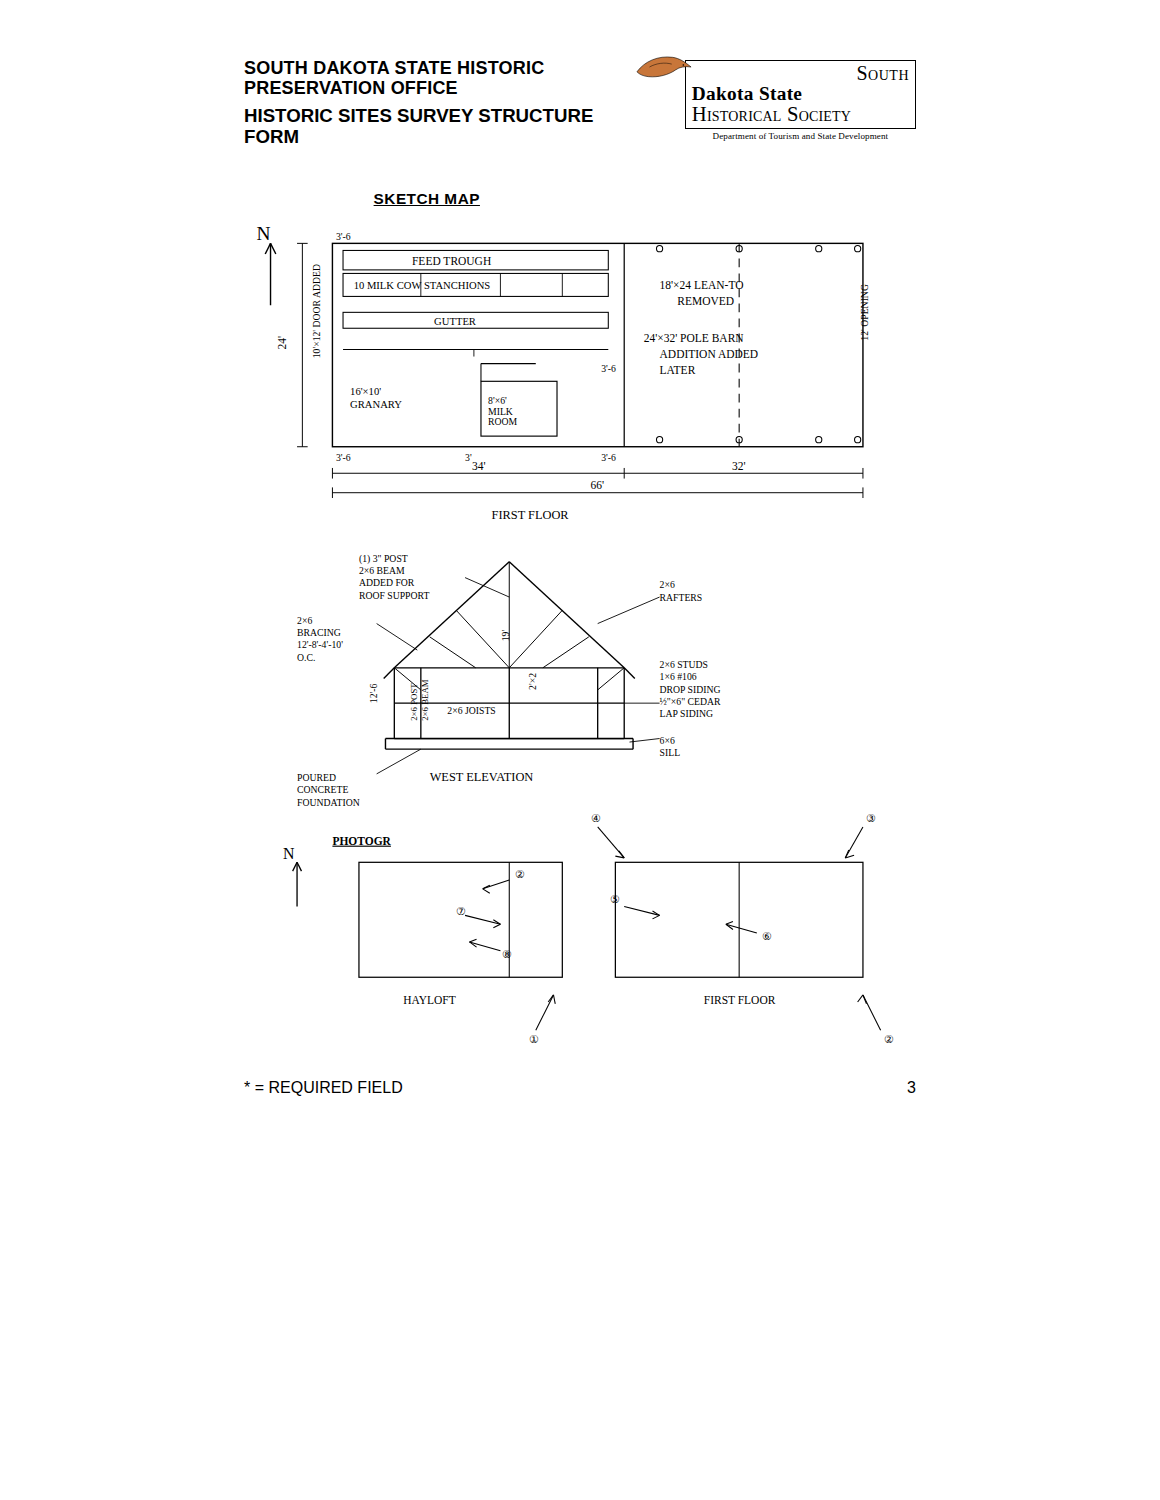SOUTH DAKOTA STATE HISTORIC PRESERVATION OFFICE
HISTORIC SITES SURVEY STRUCTURE FORM
South
Dakota State
Historical Society
Department of Tourism and State Development
SKETCH MAP
N FEED TROUGH 10 MILK COW STANCHIONS GUTTER 16'×10' GRANARY 8'×6' MILK ROOM 18'×24 LEAN-TO REMOVED 24'×32' POLE BARN ADDITION ADDED LATER 12' OPENING 10'×12' DOOR ADDED 3'-6 3'-6 3'-6 3'-6 3' 24' 34' 32' 66' FIRST FLOOR (1) 3" POST 2×6 BEAM ADDED FOR ROOF SUPPORT 2×6 RAFTERS 2×6 STUDS 1×6 #106 DROP SIDING ½"×6" CEDAR LAP SIDING 6×6 SILL 2×6 BRACING 12'-8'-4'-10' O.C. POURED CONCRETE FOUNDATION WEST ELEVATION 19' 2'×2 12'-6 2×6 JOISTS 2×6 POST 2×6 BEAM PHOTOGR N HAYLOFT FIRST FLOOR ② ⑦ ⑧ ⑤ ⑥ ④ ③ ① ②
* = REQUIRED FIELD 3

# # # # # # #

Each of the lines above should be transcribed exactly; no image is to be copied.

SOUTH DAKOTA STATE HISTORIC PRESERVATION OFFICE
HISTORIC SITES SURVEY STRUCTURE FORM
South
Dakota State
Historical Society
Department of Tourism and State Development
SKETCH MAP
N FEED TROUGH 10 MILK COW STANCHIONS GUTTER 16'×10' GRANARY 8'×6' MILK ROOM 18'×24 LEAN-TO REMOVED 24'×32' POLE BARN ADDITION ADDED LATER 12' OPENING 10'×12' DOOR ADDED 3'-6 3'-6 3'-6 3'-6 3' 24' 34' 32' 66' FIRST FLOOR (1) 3" POST 2×6 BEAM ADDED FOR ROOF SUPPORT 2×6 RAFTERS 2×6 STUDS 1×6 #106 DROP SIDING ½"×6" CEDAR LAP SIDING 6×6 SILL 2×6 BRACING 12'-8'-4'-10' O.C. POURED CONCRETE FOUNDATION WEST ELEVATION 19' 2'×2 12'-6 2×6 JOISTS 2×6 POST 2×6 BEAM PHOTOGR N HAYLOFT FIRST FLOOR ② ⑦ ⑧ ⑤ ⑥ ④ ③ ① ②
* = REQUIRED FIELD 3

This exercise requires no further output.